Card payments using the Europay-MasterCard-Visa (EMV) chip are common in many parts of the world. The US card industry has been slow to accept this new standard citing the high cost of implementation. WIth the increasing cost associated with PCI compliance, coupled with mounting losses from the breach of card holder data, the industry has recently made an about face. The major card brands are trying to push the adoption of this new standard by requiring U.S. merchant processors to be capable of accepting EMV transactions as early as April 1, 2013.

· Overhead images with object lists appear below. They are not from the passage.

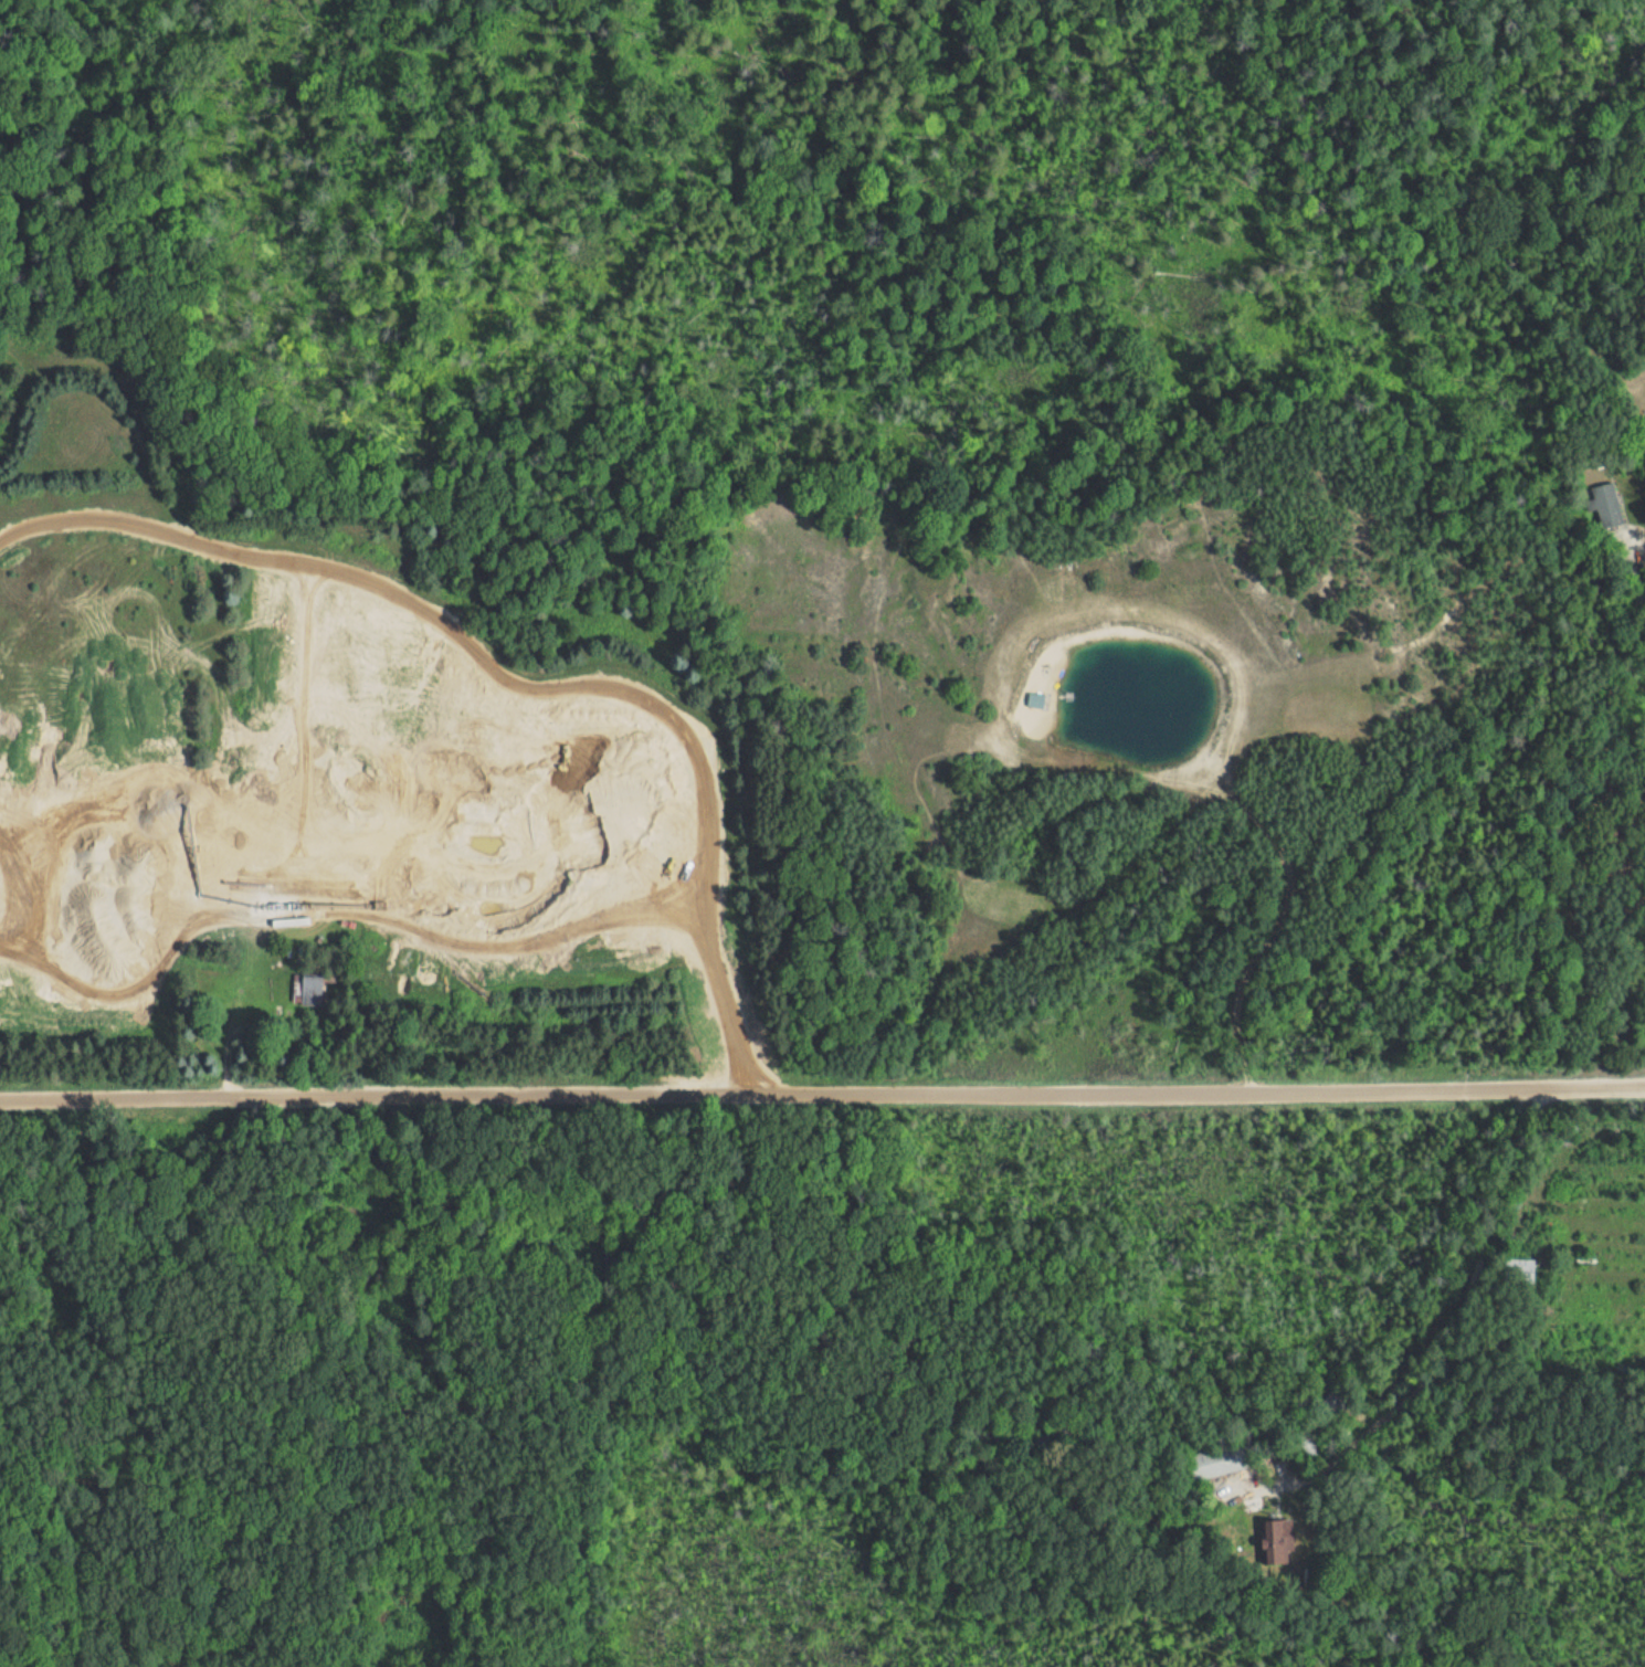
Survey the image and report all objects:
building: (1607, 505)
building: (1035, 700)
building: (309, 989)
road: (822, 1094)
building: (1520, 1269)
road: (1461, 1314)
building: (1224, 1460)
building: (1273, 1545)

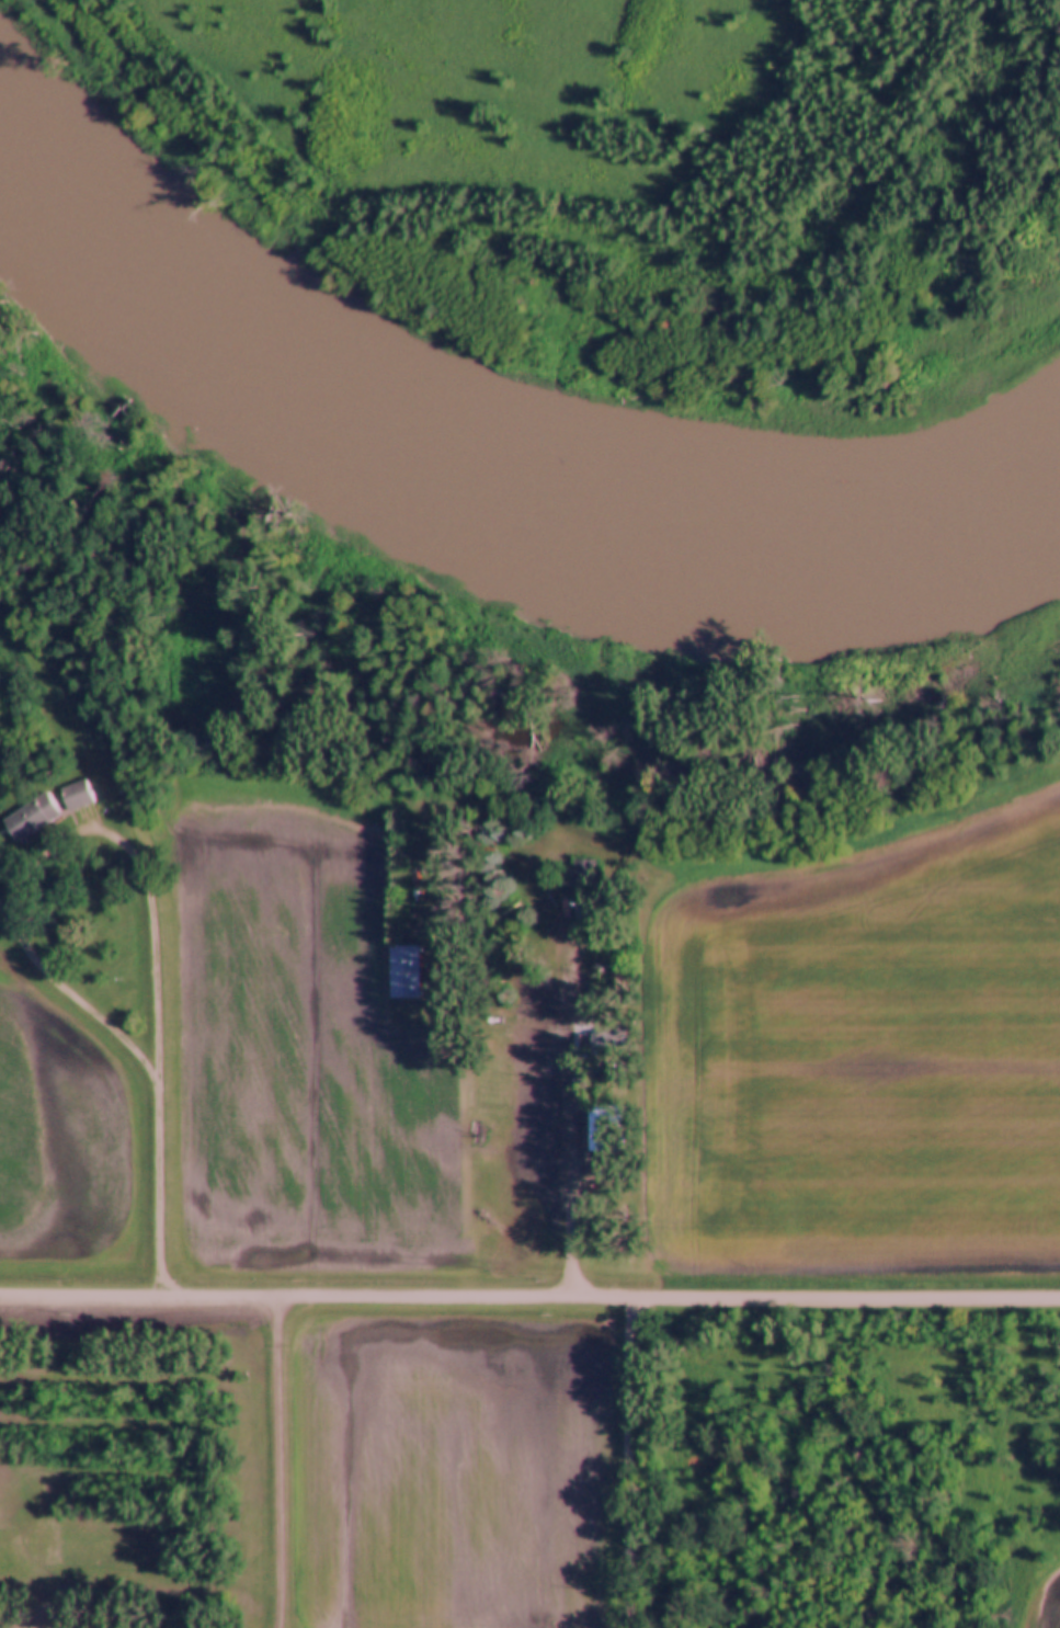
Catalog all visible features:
river: (503, 463)
road: (71, 725)
building: (76, 795)
building: (30, 818)
road: (138, 869)
building: (583, 871)
building: (403, 971)
road: (566, 1091)
building: (605, 1129)
road: (529, 1290)
road: (272, 1459)
road: (625, 1459)
building: (9, 1593)

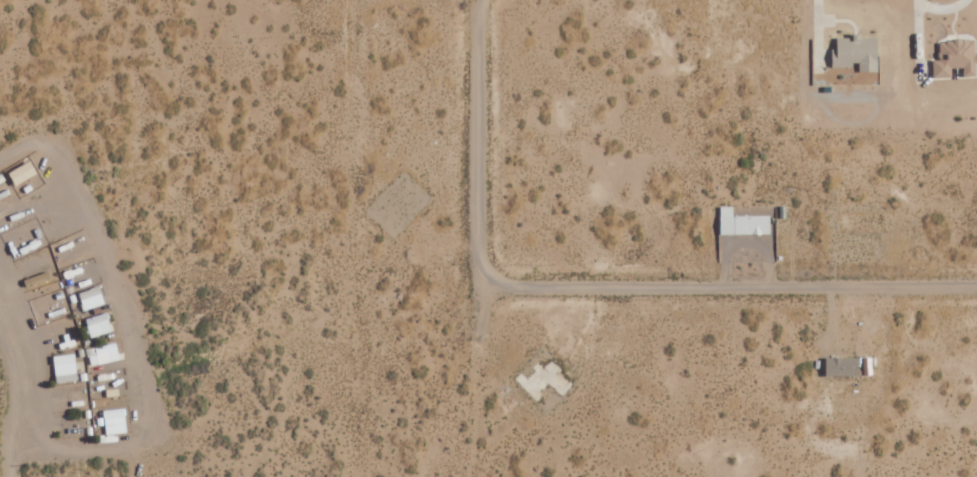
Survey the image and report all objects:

There is a looming issue with the current EMV technology in that it is proprietary to each card brand and thereby tying the processor to a specific network. This is clearly incompatible with the Durbin requirement for merchants to be able to choose between at least two unaffiliated networks. According to a report in Digital Transactions, a working group of the Secure Remote Payment Council has developed a strategy for using a common application that would allow merchants to accept the EMV enabled payments and have the ability to route the payments to more than one network.
The premise of the common app is to outline standard format that allows merchants to have the routing choice as mandated by the Durbin Amendment. Additionally, the common app would also make it easier for issuers to switch networks. Although the common app concept seems to solve some of the basic compliance problems with the new EMV mandate, Mastercard and VISA may be reluctant to give up on the exclusive nature of tying the EMV standard to a specific network.
Mastercard and VISA are planning to reach a conclusion regarding the common app proposal by mid-January. However, those closest to the card payment industry suspect that regardless of the decision, the April 1 deadline will likely be pushed back.